What to produce ::
Each record should reappear exactly in your answer, minus any picture.

Stored data ::

☆ ☆ ☆

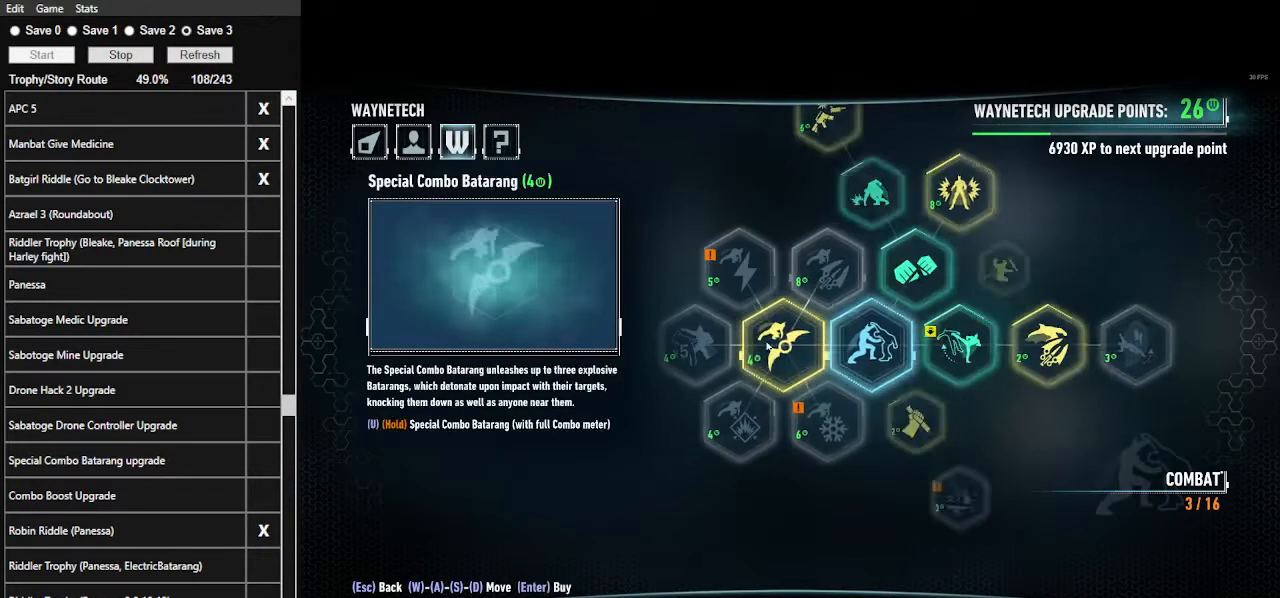
{"keys": [], "mouse": [], "mouse_move": "still", "events": []}
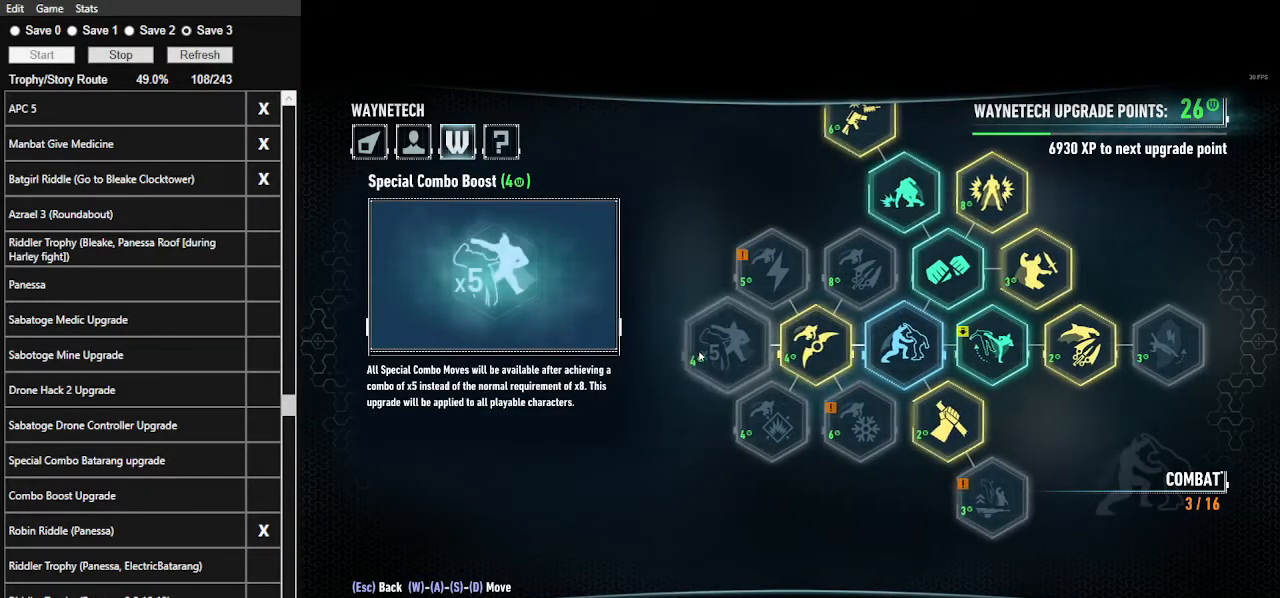
{"keys": [], "mouse": [], "mouse_move": "still", "events": []}
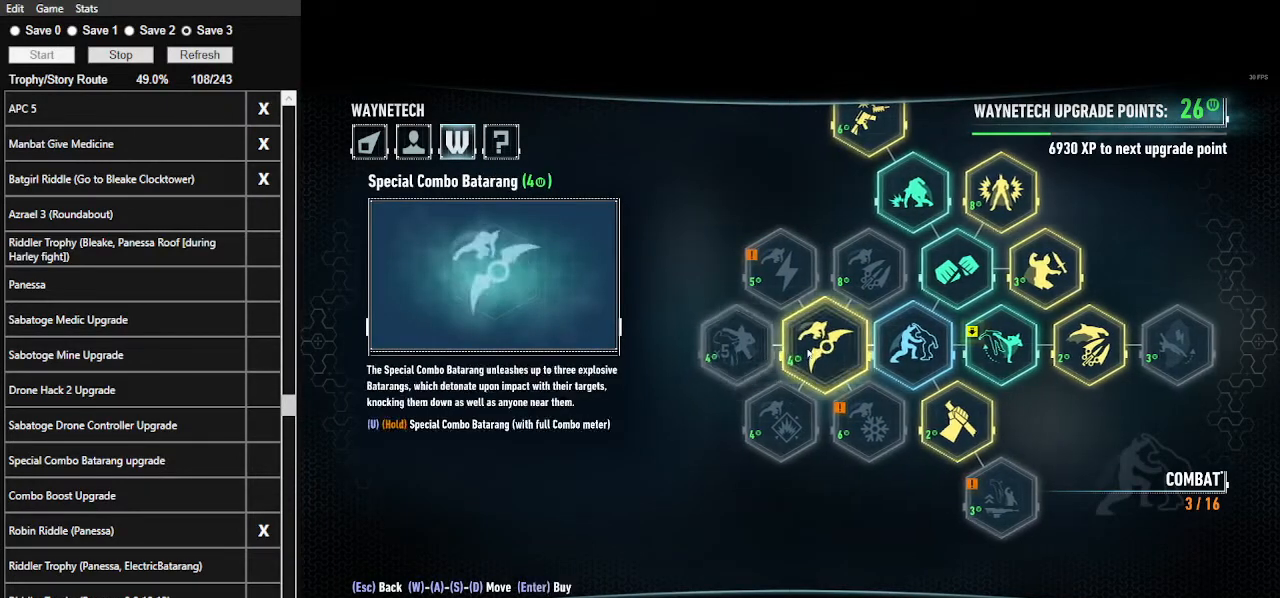
{"keys": [], "mouse": [], "mouse_move": "up-right", "events": []}
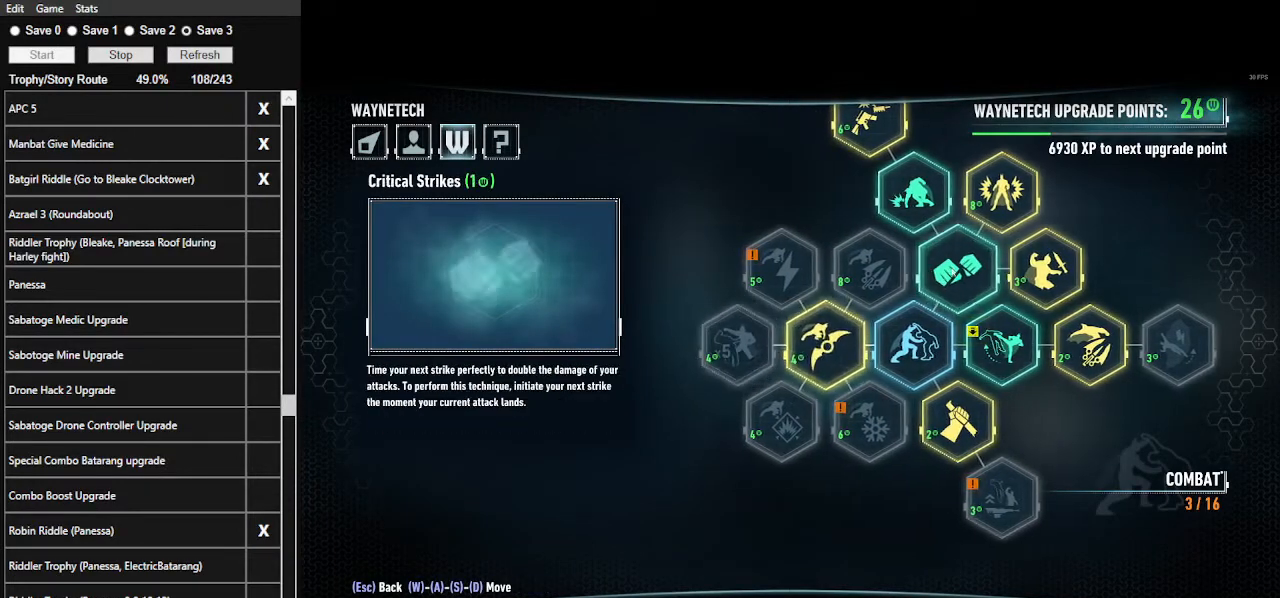
{"keys": [], "mouse": [], "mouse_move": "still", "events": []}
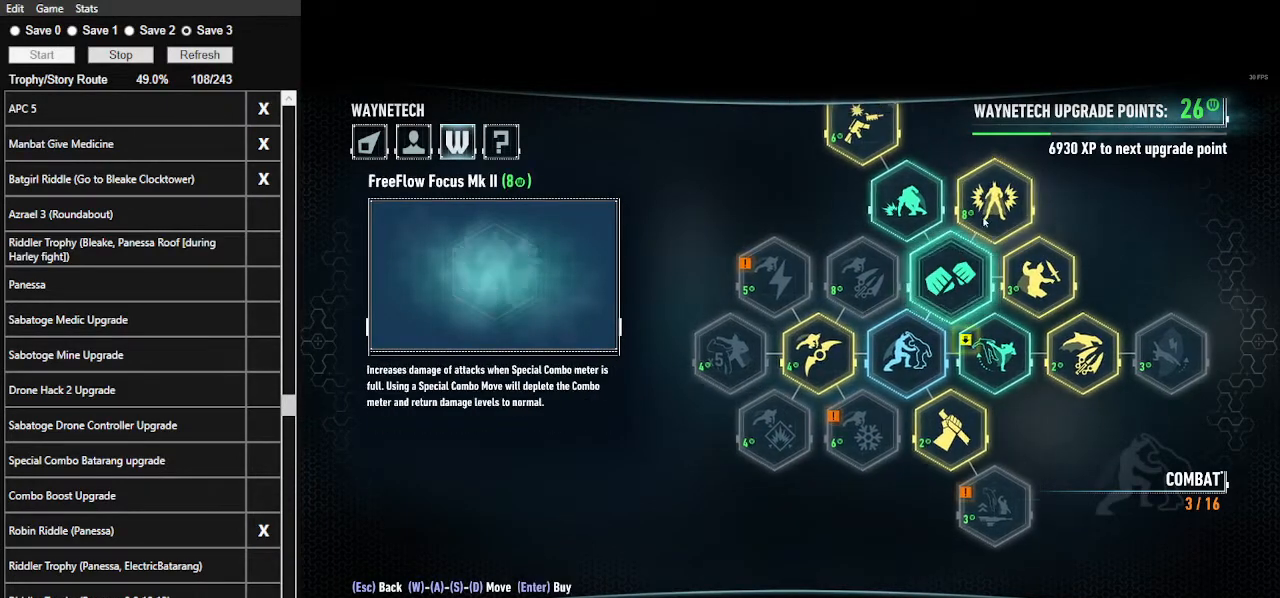
{"keys": [], "mouse": [], "mouse_move": "still", "events": []}
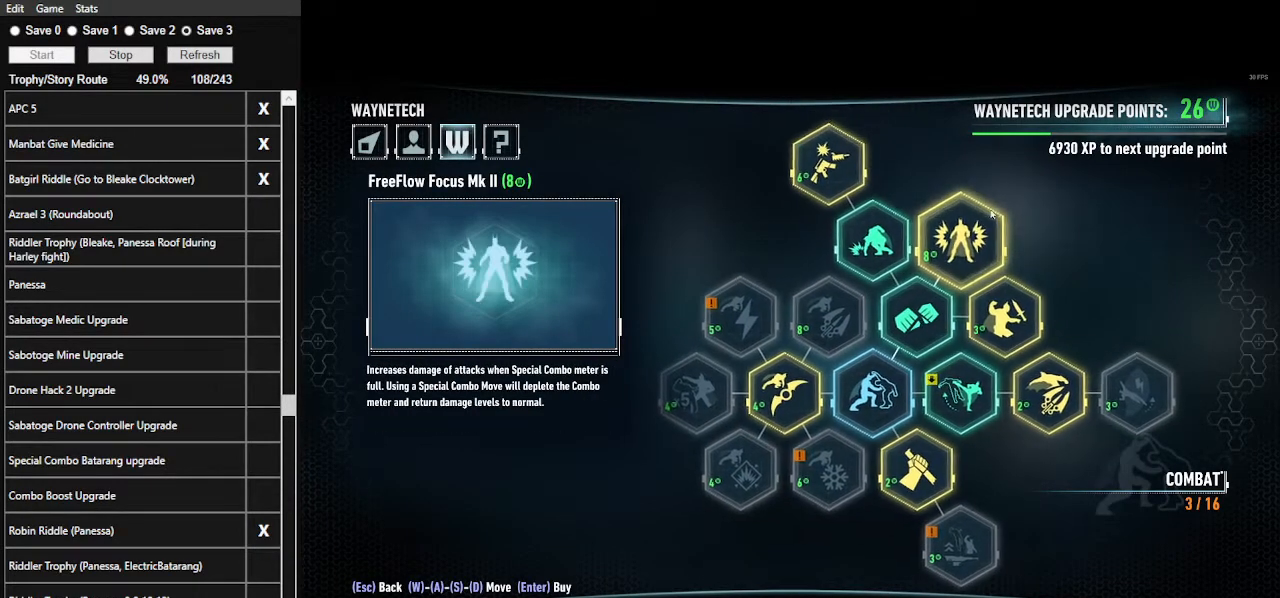
{"keys": [], "mouse": [], "mouse_move": "down-left", "events": []}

☆ ☆ ☆

Answer to this task ::
{"keys": [], "mouse": [], "mouse_move": "still", "events": []}
{"keys": [], "mouse": [], "mouse_move": "still", "events": []}
{"keys": [], "mouse": [], "mouse_move": "up-right", "events": []}
{"keys": [], "mouse": [], "mouse_move": "still", "events": []}
{"keys": [], "mouse": [], "mouse_move": "still", "events": []}
{"keys": [], "mouse": [], "mouse_move": "down-left", "events": []}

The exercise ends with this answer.